WHAT YOU NEED TO DO:
Skip any image you find and restate the rest of the data word for word.
++++++++++++++++++++
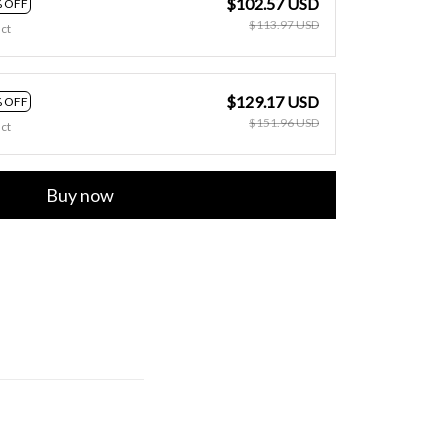
$102.57 USD
 OFF
$113.97 USD
ct
$129.17 USD
 OFF
$151.96 USD
ct
Buy now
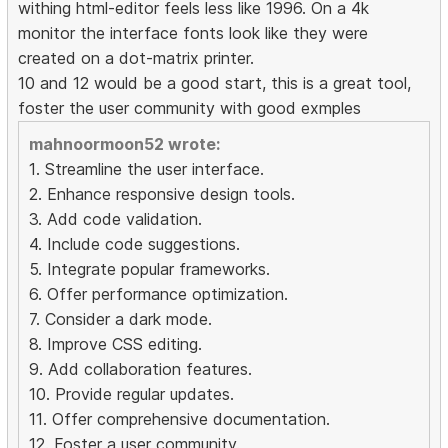
withing html-editor feels less like 1996. On a 4k
monitor the interface fonts look like they were
created on a dot-matrix printer.
10 and 12 would be a good start, this is a great tool,
foster the user community with good exmples
mahnoormoon52 wrote:
1. Streamline the user interface.
2. Enhance responsive design tools.
3. Add code validation.
4. Include code suggestions.
5. Integrate popular frameworks.
6. Offer performance optimization.
7. Consider a dark mode.
8. Improve CSS editing.
9. Add collaboration features.
10. Provide regular updates.
11. Offer comprehensive documentation.
12. Foster a user community.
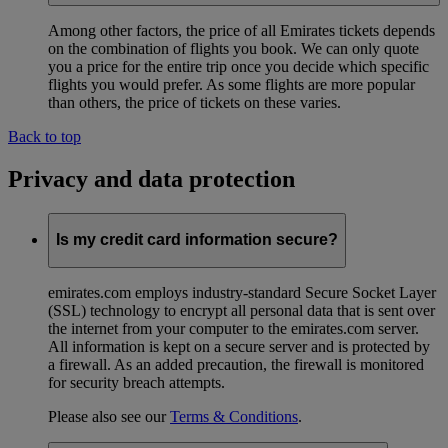
Among other factors, the price of all Emirates tickets depends
on the combination of flights you book. We can only quote
you a price for the entire trip once you decide which specific
flights you would prefer. As some flights are more popular
than others, the price of tickets on these varies.
Back to top
Privacy and data protection
Is my credit card information secure?
emirates.com employs industry-standard Secure Socket Layer
(SSL) technology to encrypt all personal data that is sent over
the internet from your computer to the emirates.com server.
All information is kept on a secure server and is protected by
a firewall. As an added precaution, the firewall is monitored
for security breach attempts.
Please also see our
Terms & Conditions
.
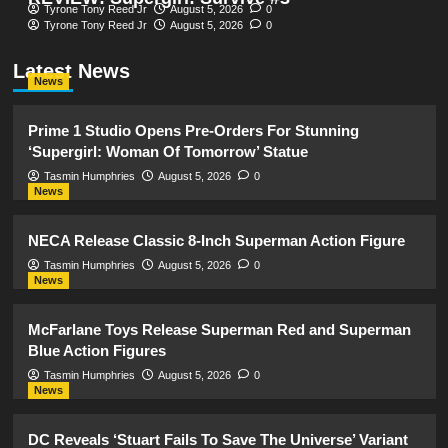
Tyrone Tony Reed Jr
August 5, 2026
0
Tyrone Tony Reed Jr
August 5, 2026
0
Latest News
News
Prime 1 Studio Opens Pre-Orders For Stunning
‘Supergirl: Woman Of Tomorrow’ Statue
Tasmin Humphries
August 5, 2026
0
News
NECA Release Classic 8-Inch Superman Action Figure
Tasmin Humphries
August 5, 2026
0
News
McFarlane Toys Release Superman Red and Superman
Blue Action Figures
Tasmin Humphries
August 5, 2026
0
News
DC Reveals ‘Stuart Fails To Save The Universe’ Variant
++++++++++++++++++++
OUTPUT BELOW:
$102.57 USD
 OFF
$113.97 USD
ct
$129.17 USD
 OFF
$151.96 USD
ct
Buy now
withing html-editor feels less like 1996. On a 4k
monitor the interface fonts look like they were
created on a dot-matrix printer.
10 and 12 would be a good start, this is a great tool,
foster the user community with good exmples
mahnoormoon52 wrote:
1. Streamline the user interface.
2. Enhance responsive design tools.
3. Add code validation.
4. Include code suggestions.
5. Integrate popular frameworks.
6. Offer performance optimization.
7. Consider a dark mode.
8. Improve CSS editing.
9. Add collaboration features.
10. Provide regular updates.
11. Offer comprehensive documentation.
12. Foster a user community.
Among other factors, the price of all Emirates tickets depends
on the combination of flights you book. We can only quote
you a price for the entire trip once you decide which specific
flights you would prefer. As some flights are more popular
than others, the price of tickets on these varies.
Back to top
Privacy and data protection
Is my credit card information secure?
emirates.com employs industry-standard Secure Socket Layer
(SSL) technology to encrypt all personal data that is sent over
the internet from your computer to the emirates.com server.
All information is kept on a secure server and is protected by
a firewall. As an added precaution, the firewall is monitored
for security breach attempts.
Please also see our
Terms & Conditions
.
Tyrone Tony Reed Jr
August 5, 2026
0
Tyrone Tony Reed Jr
August 5, 2026
0
Latest News
News
Prime 1 Studio Opens Pre-Orders For Stunning
‘Supergirl: Woman Of Tomorrow’ Statue
Tasmin Humphries
August 5, 2026
0
News
NECA Release Classic 8-Inch Superman Action Figure
Tasmin Humphries
August 5, 2026
0
News
McFarlane Toys Release Superman Red and Superman
Blue Action Figures
Tasmin Humphries
August 5, 2026
0
News
DC Reveals ‘Stuart Fails To Save The Universe’ Variant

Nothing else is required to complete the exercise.